At its soul, it’s a movie about a film nerd who is way too self-absorbed and uninterested in other people for his own good and how it affects him and everyone around him. He makes a remark that he doesn’t want to be known as a Canadian filmmaker, but one could argue that simply being born in Canada, makes you a Canadian filmmaker. Let’s not forget all of those Cineplex preshow ads when Avatar: The Way of Water came out that championed its Canadian director James Cameron – as that, Canadian James Cameron, he even greeted “his fellow Canadians” in his opening remarks during the preshow.

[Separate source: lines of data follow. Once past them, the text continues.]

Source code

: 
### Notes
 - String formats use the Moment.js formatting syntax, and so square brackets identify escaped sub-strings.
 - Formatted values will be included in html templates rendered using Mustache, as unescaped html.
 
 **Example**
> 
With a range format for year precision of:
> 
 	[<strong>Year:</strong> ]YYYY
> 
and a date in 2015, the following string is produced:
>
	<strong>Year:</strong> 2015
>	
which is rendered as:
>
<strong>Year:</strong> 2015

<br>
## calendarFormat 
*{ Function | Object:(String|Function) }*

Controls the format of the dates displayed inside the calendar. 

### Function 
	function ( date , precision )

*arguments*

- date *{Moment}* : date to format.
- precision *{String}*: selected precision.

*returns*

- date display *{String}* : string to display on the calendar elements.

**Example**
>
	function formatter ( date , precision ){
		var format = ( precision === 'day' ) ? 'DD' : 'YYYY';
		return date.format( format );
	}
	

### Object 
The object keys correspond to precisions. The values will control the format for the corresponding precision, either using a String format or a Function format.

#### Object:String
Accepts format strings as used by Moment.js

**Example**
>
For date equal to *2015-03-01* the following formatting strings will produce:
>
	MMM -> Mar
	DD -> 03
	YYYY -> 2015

The point of the matter is, unless the city where the movie takes place is absolutely essential to the story and the movie itself, why does it matter what country made the movie? Why does it matter that I Like Movies is a Canadian movie directed by a Canadian? It shouldn’t, it has a few jokes that are specific to Toronto, but it doesn’t make or break anything. Classifying I Like Movies as a ‘great Canadian movie’ is like saying Terminator 2 is a great ‘Canadian movie’. If you want to argue that Terminator 2 didn’t have the help of Telefilm Canada, then it would be the same as calling anything David Cronenberg has ever made a ‘great Canadian film’ and not just a great film. No one is having conversations about how great of a “Canadian film” Naked Lunch, The Fly, Videodrome – etc are, they’re just having the conversation that it is in fact great cinema. So I will leave you with this, I LIKE MOVIES is a great film, Chandler Levack is a director that should be watched for what she has coming next, and if you were on the fence about seeing I LIKE MOVIES because it was being marketed as ‘Canadian’, please go see I Like Movies, and more overwatch more Canadian films as well. Not everything is the end all and be all because of a country of creation.